REQUIRED WORK
From the line with "left shoulder: (316, 302)" through the line with "right hip: (755, 421)", repeat the entries verbatim, both end lines included, and add nothing.

Saved entries:
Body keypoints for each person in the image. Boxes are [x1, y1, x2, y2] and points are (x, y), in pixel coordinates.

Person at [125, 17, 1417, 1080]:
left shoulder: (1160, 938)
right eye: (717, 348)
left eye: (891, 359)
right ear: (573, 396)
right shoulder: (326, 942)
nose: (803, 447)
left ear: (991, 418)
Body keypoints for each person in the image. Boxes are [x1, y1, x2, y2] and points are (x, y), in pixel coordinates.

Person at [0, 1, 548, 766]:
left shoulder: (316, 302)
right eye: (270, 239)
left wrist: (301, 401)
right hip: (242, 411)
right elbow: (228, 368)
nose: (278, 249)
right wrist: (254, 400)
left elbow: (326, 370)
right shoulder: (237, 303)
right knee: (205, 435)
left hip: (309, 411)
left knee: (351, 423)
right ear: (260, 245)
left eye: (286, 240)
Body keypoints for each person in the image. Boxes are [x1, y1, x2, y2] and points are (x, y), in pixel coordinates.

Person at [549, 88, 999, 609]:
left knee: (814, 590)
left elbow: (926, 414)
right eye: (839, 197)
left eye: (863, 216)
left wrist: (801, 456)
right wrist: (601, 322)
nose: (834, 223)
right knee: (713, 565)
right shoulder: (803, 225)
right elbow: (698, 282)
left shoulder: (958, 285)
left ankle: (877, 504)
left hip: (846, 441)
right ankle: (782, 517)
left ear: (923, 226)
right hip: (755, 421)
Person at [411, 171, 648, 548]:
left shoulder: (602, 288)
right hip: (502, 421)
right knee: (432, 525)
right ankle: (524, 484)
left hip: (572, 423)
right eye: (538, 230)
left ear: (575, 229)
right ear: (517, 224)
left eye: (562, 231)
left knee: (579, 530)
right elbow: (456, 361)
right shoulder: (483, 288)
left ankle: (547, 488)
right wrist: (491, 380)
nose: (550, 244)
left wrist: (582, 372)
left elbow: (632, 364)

--

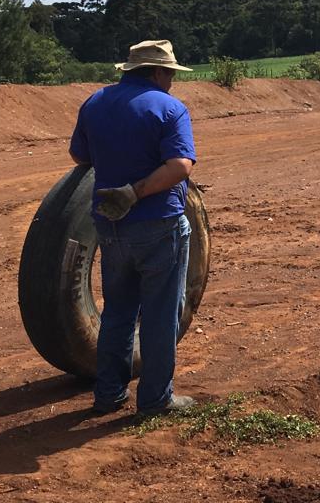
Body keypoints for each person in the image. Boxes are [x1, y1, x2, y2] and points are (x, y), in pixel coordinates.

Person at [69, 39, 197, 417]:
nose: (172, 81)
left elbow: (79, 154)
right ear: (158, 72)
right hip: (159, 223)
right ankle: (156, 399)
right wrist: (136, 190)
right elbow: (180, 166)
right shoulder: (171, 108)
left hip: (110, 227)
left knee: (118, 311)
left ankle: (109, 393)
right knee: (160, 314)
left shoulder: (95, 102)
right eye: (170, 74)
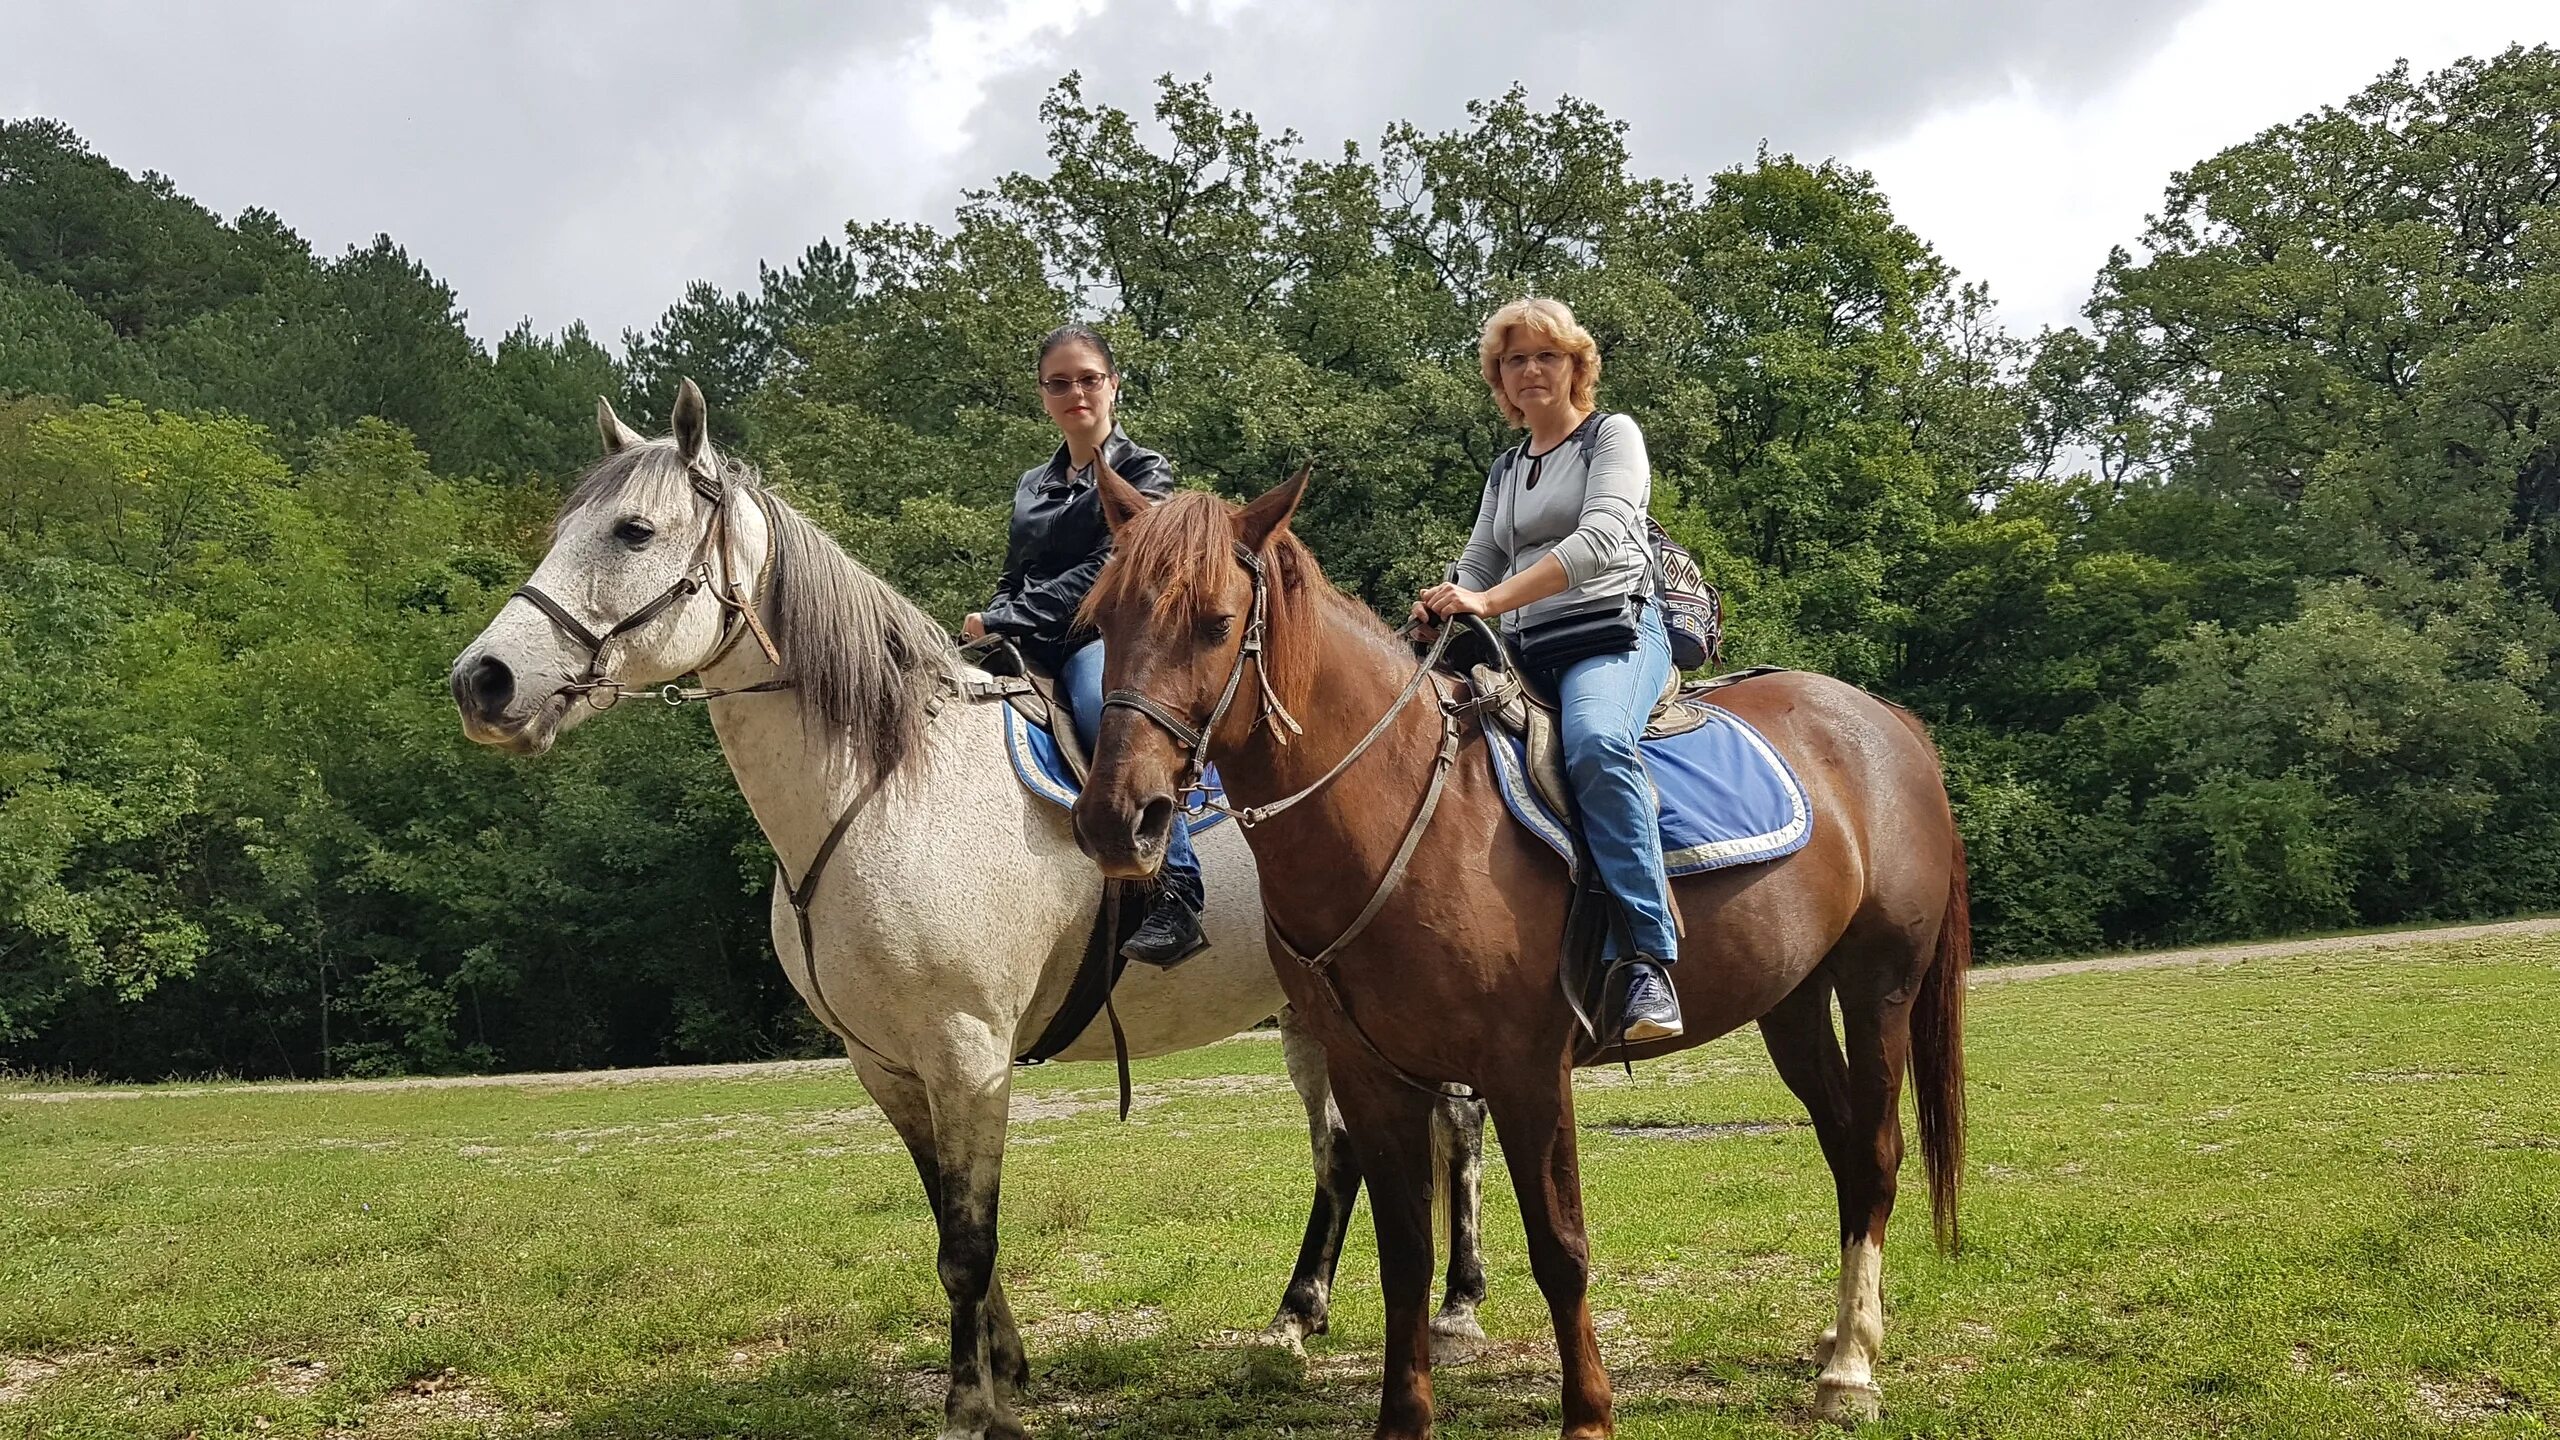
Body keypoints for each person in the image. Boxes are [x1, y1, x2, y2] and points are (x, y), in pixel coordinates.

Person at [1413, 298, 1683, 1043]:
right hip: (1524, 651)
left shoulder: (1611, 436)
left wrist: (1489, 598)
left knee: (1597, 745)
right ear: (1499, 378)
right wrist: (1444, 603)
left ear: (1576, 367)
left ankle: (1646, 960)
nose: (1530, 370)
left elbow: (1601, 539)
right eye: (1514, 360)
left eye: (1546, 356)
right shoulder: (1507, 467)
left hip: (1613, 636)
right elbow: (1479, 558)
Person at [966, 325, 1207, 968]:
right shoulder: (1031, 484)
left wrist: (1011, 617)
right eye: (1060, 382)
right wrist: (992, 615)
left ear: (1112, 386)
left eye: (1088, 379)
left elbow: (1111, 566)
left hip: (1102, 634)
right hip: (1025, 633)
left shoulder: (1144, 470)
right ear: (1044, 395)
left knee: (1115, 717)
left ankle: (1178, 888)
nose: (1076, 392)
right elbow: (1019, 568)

RESPONSE
left shoulder: (316, 302)
right eye: (270, 239)
left wrist: (301, 401)
right hip: (242, 411)
right elbow: (228, 368)
nose: (278, 249)
right wrist: (254, 400)
left elbow: (326, 370)
right shoulder: (237, 303)
right knee: (205, 435)
left hip: (309, 411)
left knee: (351, 423)
right ear: (260, 245)
left eye: (286, 240)
Body keypoints for each person in the image. Boxes are [x1, y1, x2, y2] and points are (x, y), in pixel coordinates.

Person at [549, 88, 999, 609]:
left knee: (814, 590)
left elbow: (926, 414)
right eye: (839, 197)
left eye: (863, 216)
left wrist: (801, 456)
right wrist: (601, 322)
nose: (834, 223)
right knee: (713, 565)
right shoulder: (803, 225)
right elbow: (698, 282)
left shoulder: (958, 285)
left ankle: (877, 504)
left hip: (846, 441)
right ankle: (782, 517)
left ear: (923, 226)
right hip: (755, 421)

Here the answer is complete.